|
Page 2 of 2
Medications for Bipolar Disorder
Mood stabilizers, such as lithium carbonate, sodium divalproex, or carbamazepine, are the mainstays of treatment of patients with bipolar disorder. Additionally, an antipsychotic agent, such as Seroquel, Abilify, Risperdal or haloperidol, may be used if psychotic features or aggressive agitation is present. Lastly, benzodiazepines may be used to improve sleep and to modulate agitation.
Lithium carbonate is effective in approximately 60-70% of adults, adolescents and children with bipolar disorder and remains the first line of therapy in many settings. Lithium will usually bring most people out of a manic episode. For those people who cannot tolerate lithium carbonate or its side effects, though, there are other treatment options for mania. Depakote is the most commonly prescribed treatment alternative to lithium, and should be considered. Anti-psychotic medication is also often prescribed.
As mentioned in the previous section, medication compliance is an important issue. People with bipolar disorder can be maintained indefinitely on lithium with relatively few harmful side effects and generally lead a productive, active life. Regular contact with the mental health professional is usually an important aspect to the equation. This allows the patient to "touch base" with them, check lithium serum levels, and ensure proper medical compliance with treatment recommendations (if not with the client, then with a family member or spouse). Decreased lithium levels often lead to a relapse of the individual to a manic or depressive episode. The prescribing physician should be familiar with possible side effects of lithium treatment, as well as the long-term effects of lithium treatment (which can include renal and thyroid problems). Ongoing evaluation should be conducted on these potential physiological side effects as necessary. (read: Mood Stabilizers - How to Minimize Serious Side Effects
More on the types of medications for bipolar disorder An in-depth look at bipolar medications (including bipolar medications for children, during pregnancy and for rapid-cyling)
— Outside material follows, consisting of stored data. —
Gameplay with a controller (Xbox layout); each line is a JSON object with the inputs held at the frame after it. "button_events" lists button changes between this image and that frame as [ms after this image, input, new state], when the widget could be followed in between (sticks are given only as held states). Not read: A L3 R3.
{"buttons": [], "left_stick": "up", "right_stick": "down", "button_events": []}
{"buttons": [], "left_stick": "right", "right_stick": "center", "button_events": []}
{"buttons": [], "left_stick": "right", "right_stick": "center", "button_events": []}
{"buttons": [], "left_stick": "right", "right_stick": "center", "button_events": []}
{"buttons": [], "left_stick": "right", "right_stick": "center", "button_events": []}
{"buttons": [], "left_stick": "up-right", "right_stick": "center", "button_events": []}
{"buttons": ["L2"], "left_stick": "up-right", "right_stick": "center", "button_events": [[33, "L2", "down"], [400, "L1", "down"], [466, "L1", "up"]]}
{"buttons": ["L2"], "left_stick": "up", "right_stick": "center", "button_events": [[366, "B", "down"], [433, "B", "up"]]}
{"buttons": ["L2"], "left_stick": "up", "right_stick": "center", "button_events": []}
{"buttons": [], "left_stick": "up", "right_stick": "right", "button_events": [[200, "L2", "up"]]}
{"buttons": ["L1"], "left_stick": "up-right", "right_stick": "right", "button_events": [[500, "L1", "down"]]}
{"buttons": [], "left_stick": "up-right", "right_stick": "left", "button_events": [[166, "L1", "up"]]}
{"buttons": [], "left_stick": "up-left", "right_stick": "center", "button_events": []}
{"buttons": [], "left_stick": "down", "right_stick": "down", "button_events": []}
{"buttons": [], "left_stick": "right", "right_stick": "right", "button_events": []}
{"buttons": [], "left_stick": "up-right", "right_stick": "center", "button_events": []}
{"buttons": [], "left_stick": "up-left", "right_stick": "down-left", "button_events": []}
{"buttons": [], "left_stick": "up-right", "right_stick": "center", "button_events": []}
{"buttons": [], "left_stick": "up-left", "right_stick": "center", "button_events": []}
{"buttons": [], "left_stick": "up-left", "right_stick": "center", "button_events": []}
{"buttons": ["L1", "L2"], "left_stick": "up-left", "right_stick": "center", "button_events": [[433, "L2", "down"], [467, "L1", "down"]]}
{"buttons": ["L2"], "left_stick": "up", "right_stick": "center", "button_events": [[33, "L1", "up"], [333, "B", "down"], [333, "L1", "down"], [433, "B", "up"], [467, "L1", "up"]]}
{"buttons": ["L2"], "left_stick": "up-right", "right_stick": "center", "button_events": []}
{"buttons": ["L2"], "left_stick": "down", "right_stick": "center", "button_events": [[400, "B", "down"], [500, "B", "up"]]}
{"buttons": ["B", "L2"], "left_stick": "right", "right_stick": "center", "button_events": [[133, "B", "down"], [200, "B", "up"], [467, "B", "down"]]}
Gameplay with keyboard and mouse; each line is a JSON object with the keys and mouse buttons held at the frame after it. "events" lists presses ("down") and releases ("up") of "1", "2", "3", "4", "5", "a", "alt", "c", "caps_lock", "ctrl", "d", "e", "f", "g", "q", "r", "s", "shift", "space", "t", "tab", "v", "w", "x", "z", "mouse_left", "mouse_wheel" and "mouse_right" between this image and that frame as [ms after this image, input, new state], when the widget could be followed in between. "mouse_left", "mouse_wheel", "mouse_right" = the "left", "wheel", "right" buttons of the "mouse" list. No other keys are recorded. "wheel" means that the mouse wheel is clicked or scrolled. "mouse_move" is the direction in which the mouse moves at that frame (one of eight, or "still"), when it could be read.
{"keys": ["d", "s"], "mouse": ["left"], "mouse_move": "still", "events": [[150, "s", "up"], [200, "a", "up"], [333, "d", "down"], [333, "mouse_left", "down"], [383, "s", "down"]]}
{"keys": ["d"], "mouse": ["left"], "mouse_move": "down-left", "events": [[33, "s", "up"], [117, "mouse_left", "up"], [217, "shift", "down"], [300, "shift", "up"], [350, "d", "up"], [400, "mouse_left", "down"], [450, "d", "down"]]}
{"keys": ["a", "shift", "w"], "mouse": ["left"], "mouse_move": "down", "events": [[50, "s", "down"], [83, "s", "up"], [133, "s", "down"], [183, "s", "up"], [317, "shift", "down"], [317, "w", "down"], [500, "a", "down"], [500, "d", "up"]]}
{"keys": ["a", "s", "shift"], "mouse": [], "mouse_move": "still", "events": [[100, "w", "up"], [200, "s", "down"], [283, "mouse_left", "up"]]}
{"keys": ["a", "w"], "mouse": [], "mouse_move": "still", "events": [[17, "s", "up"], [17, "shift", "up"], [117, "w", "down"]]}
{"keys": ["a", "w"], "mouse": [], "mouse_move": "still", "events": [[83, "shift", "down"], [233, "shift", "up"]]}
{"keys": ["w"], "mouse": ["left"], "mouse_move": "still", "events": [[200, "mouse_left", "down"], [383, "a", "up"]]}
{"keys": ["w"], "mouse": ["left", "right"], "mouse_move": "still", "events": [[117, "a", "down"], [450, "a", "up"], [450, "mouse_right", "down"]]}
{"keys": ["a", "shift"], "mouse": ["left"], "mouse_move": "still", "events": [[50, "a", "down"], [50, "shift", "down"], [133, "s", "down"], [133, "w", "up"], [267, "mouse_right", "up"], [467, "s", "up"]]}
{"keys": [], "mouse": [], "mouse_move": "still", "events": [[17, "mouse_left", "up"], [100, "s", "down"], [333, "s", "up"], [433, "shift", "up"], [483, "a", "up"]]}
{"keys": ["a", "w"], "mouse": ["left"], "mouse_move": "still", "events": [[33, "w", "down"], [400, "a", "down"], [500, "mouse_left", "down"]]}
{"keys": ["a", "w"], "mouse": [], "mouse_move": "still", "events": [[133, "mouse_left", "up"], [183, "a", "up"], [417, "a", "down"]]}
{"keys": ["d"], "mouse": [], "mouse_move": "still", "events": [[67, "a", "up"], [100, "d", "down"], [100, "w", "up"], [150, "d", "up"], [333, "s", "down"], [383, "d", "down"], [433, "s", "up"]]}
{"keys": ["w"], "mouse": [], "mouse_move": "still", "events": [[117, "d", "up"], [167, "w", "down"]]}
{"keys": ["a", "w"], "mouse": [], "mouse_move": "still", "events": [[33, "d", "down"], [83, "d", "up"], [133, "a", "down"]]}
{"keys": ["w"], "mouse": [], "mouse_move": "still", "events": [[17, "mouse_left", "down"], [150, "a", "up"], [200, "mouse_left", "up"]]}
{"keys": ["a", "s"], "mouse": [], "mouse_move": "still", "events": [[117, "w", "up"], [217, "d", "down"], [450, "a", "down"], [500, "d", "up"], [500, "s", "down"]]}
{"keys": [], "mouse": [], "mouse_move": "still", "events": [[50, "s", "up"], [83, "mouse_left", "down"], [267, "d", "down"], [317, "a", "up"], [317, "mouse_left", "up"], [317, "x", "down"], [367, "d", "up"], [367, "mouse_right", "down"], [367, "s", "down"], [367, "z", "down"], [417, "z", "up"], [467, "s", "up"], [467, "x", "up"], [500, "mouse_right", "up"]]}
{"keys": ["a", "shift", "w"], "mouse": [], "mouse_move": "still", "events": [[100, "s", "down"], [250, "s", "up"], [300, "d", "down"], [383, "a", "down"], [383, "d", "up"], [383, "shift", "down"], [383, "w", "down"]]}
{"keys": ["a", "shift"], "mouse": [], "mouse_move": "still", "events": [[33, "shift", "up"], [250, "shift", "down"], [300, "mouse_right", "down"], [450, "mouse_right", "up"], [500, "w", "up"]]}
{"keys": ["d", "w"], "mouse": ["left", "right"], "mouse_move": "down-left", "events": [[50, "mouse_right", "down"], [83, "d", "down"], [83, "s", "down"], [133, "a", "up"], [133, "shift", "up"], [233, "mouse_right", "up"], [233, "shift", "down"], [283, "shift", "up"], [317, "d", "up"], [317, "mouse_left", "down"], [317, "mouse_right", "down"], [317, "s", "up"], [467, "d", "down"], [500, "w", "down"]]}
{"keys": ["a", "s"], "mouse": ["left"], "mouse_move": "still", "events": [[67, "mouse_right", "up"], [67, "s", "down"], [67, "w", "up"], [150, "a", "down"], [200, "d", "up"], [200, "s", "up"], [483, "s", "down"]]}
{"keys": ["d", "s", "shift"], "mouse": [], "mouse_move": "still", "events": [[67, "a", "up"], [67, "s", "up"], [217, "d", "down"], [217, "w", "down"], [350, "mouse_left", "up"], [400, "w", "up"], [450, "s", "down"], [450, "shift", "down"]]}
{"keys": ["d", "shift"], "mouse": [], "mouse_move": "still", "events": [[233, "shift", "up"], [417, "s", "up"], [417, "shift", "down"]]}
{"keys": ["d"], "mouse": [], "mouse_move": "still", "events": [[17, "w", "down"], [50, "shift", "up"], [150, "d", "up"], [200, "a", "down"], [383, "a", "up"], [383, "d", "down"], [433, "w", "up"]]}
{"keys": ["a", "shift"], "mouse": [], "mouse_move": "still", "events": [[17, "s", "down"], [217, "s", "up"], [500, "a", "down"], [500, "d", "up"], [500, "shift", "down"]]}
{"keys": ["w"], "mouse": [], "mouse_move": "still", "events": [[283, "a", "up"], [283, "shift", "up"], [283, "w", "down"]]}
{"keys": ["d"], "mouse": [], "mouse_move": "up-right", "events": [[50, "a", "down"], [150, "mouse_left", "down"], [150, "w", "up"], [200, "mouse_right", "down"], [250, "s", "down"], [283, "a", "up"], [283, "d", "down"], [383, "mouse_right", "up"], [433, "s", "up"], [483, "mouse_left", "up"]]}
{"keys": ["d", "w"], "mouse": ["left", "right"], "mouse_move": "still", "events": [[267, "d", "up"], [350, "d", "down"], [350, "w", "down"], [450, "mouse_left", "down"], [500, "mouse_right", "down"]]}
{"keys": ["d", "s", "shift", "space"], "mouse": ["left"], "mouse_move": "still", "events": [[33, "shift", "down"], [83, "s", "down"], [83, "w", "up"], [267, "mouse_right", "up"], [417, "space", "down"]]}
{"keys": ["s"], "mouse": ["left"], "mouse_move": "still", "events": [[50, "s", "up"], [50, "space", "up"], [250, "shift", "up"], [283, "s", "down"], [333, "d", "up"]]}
Electroconvulsive Therapy (ECT) for Treatment of Mania and Depression
Although electroconvulsive therapy (ECT) is well documented as an effective and safe treatment option in patients with depressive or psychotic states, most clinicians do not consider this a first-line intervention. ECT often is initially administered on an inpatient basis because it most frequently is used in severe or refractory cases, and these patients are likely to require hospitalization more often. Still, ECT may be initiated at any point in treatment because each ECT treatment can be performed in a day treatment setting, usually requiring at least a 4-hour visit for the pre-ECT preparations, delivery of the ECT therapy, and monitoring afterward during the recovery time from both the ECT session and anesthesia. All ECT treatments require the presence of an anesthesiologist or anesthetist throughout the administration of therapy.
ECT has been demonstrated to be both safe and therapeutic in adolescents and children. One favorable aspect of ECT is its more rapid onset of therapeutic response versus medications, specifically in days rather than weeks. One drawback to ECT is the associated memory loss surrounding the time just before and after treatments. An ECT treatment episode may involve 3-8 or more sessions, usually at a rate of 1 session every other day or 3 sessions per week. Despite the rapid effect of ECT on mood and psychotic symptoms, medications are still required in the maintenance phase of treatment.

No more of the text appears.